Like Ricky Roma, I subscribe to the law of contrary public opinion... or at least the law of contrary Paul Finebaum opinion. Basically, I assume that everything Finebaum says is garbage, and that the complete and total opposite should be immediately embraced and adopted.
Therefore, when Finebaum says Tennessee-Alabama is no longer must-see (HT: CFR), I take solace in the fact that the Third Saturday in October is in fact every bit as important as ever. Finebaum sez:
At his news conference Monday, Saban was asked the usual laundry list of questions relating to the rivalry, such as what about playing "Rocky Top" at practice?
Saban looked totally bored with the question and struggled to say anything about the storied rivalry, other than the usual boiler-plate. In a way, it was embarrassing to hear how little Saban seemed to care about this once relevant rivalry. He might as well have been talking about Alabama playing UT-Martin or Chattanooga.
So what happened to this rivalry?
Nothing happened. It's just a coaching tactic: some treat rivalry games like they're everything, some like it's just another game. Saban has obviously chosen the latter.
[Aside: I fully believe Finebaum knows this, I believe Finebaum is artificially trying to create discussion as he so often does -- why else would he state that this game is meaningless and then spend 1,000 words on it, were it truly meaningless, he'd let that stand on its own -- and I feel a little sheepish about the fact that I've fallen for it. For all that I hate about Finebaum, he is a master at two things: pacifying and irritating an audience, sometimes simultaneously. I should suffer this fool no longer and move on to something else, but I've been drawn in... and so I beat on, boat against the current, borne back ceaselessly into the present.]
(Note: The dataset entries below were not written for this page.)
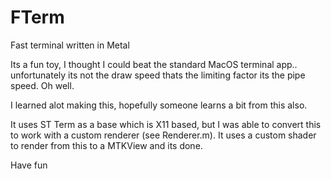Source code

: # FTerm
Fast terminal written in Metal

Its a fun toy, I thought I could beat the standard MacOS terminal app.. unfortunately its not the draw speed thats the limiting factor its the pipe speed. Oh well.

I learned alot making this, hopefully someone learns a bit from this also.

It uses ST Term as a base which is X11 based, but I was able to convert this to work with a custom renderer (see Renderer.m). It uses a custom shader to render from this to a MTKView and its done.

Have fun
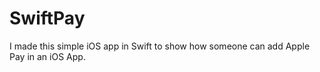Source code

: # SwiftPay
I made this simple iOS app in Swift to show how someone can add Apple Pay in an iOS App.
Where was I? Oh, yeah, the next stupid thing Finebaum says is this:
Three years ago, there were death threats and national security issues. Tommy Gallion, the Montgomery attorney, was on radio and television as much as Fulmer and Mike Shula. [yes, moron, 'cause
you kept putting Gallion on radio -- CFAJ]
Two years ago, there were still issues for Fulmer as he was making his first appearance in Bryant-Denny since it was revealed he had ratted out Alabama to the NCAA.
This time, I think Fulmer could walk into the busiest restaurant in Tuscaloosa the night before the game and nobody would care.
Yeah, no. Fulmer is still public enemy #1 for Tide fans. In fact, remembering this week just how much the Crimson faithful hate Phil makes me completely regret any doubts I had about the man a month ago. Just the sheer annoyance that Fulmer causes Alabama fans is worth keeping him around for another decade, 39-point losses to Florida or not.
I've heard more buzz and more demands for tickets for the Western Carolina game this year, Saban's debut, than for this one Saturday in Tuscaloosa.
I need two tickets for the Tennessee game, says a guy in front of the stadium. Will you take four?
StubHub tracks and ranks college football rivalries by the average price of tickets being sold on their site. At the time of this posting, Tennessee-Alabama tickets are going for $255 on average (about $75 more than the average price last season), making it the fifth most sought-after college football ticket of the year. Next.
Still, the days of Alabama measuring its manhood by Tennessee are long gone. After all, this is a Tennessee club that lost 59-20 to Florida a month ago. This is a program that was 60 minutes away from putting Fulmer on the shelf until the blowout over Georgia. That's how fragile life is these days on old Rocky Top. That's how unpopular the Great Orange Pumpkin has become in the autumn of his career.
The preceding passage is most likely Finebaum doing that irritating and pacifying thing I mentioned earlier -- this cheap shot at Fulmer follows several paragraphs that run down Alabama's current team. But it could be seen as evidence of how out of touch Finebaum really is. Yes, the frustration with Fulmer was at an all-time high after the Florida game, and could be quickly rekindled if things sour in the next six weeks. But so far, these Vols of October have not been the Vols who played those first four games. And when Finebaum says "both teams control their own fate, to a degree," he's just wrong. Both of these teams control their destiny outright... for now. The loser will not, and that's why this game is huge (in addition to the regular trappings of the Third Saturday in October).
Finebaum ends his article by asking for an alarm clock so he doesn't miss kickoff. Me, I'm leaving my house at 6:30 Saturday morning headed to Tuscaloosa. But I'd be happy to give you a wake-up call, Paul, and we can discuss just why this game is so special a little further.